Vorderrhein juni 2005

Vrijdag 24 juni 2005. Paul en ik zitten lekker aan de huisfrituur te carboloaden voor het komende wildwateravontuur: Vrijdagavond tot Basel, zaterdagochtend door naar de Vorderrhein, 'savonds door naar de Inn, zondag de Giarsunschlucht en eventueel wat extra's en maandagochtend de Landquart om dan, liefst voor 12 uur, weer in Nijmegen terug te zijn. Enige Carboloading kan dan geen kwaad.

Het waarom van deze escapade? Gewoon, omdat Eric sinds de zomer 2004 niet meer in een wildwaterboot heeft gezeten, nou ja, twee keer eigenlijk en beide keren bij Arend Bloem, hetgeen ook beide keren resulteerde in een Euro-PE-uitwisseling. Arend blij enEric een Dagger Kingpin (maximodel) en een Inazone 242 rijker.
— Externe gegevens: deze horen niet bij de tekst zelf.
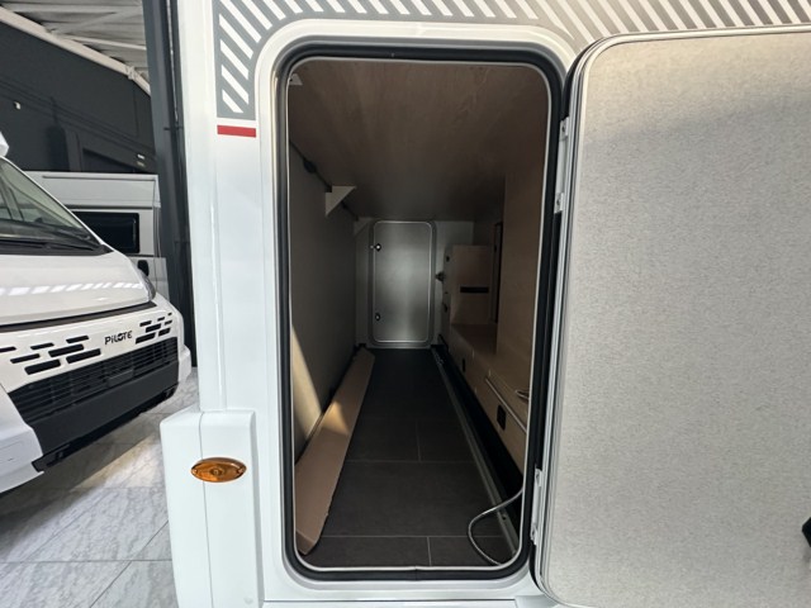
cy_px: 304
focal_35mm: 14
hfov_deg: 102.1
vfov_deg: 85.7
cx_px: 406
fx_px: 328
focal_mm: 2.22
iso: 1250
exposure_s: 1/50
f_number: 2.2
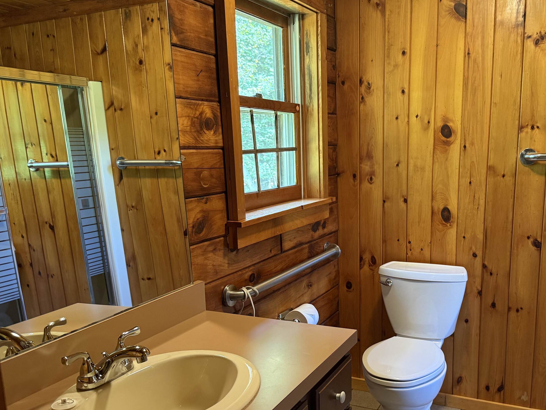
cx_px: 350
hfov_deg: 53.2
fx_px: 536
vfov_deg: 41.5
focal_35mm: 34
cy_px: 252
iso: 400
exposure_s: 1/60
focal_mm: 6.76
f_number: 1.78
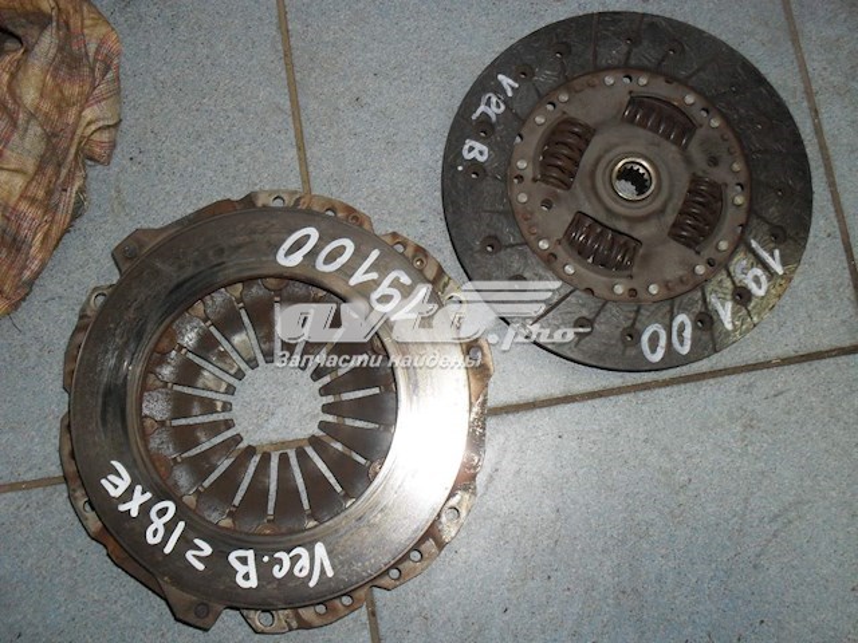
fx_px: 868
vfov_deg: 40.7
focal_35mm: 35
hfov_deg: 52.6
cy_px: 322
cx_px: 429
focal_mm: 6.3
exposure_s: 1/45
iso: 200
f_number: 3.2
Die boten liggen dus al enige tijd te stoffen en dat is voor mij weer een goed excuus om een paar dagen het wilde water op te kunnen. Eric moet, bij afwezigheid van Arne, toch goed begeleid worden (-;)

Zo gezegd, zo gedaan en rond zessen zit ook Eric aan de vette hap en zijn we even later op weg met 3 boten en een mountainbike voor het omrijden. De Passat van Eric heeft er zin in en rond twaalf uur duiken we het Etap hotel in Basel in. De volgende morgen zijn we vroeg weer weg, eten wat onderweg en komen rond 9.30 uur aan in Reichenau.

Vandaag geen omrijden met mountainbike maar gewoon de auto bij het station afladen; kaartjes voor mens en boot halen; omkleden; auto bij het raftuitstappunt aan de rivier zetten en met de boot op de nek naar het perron.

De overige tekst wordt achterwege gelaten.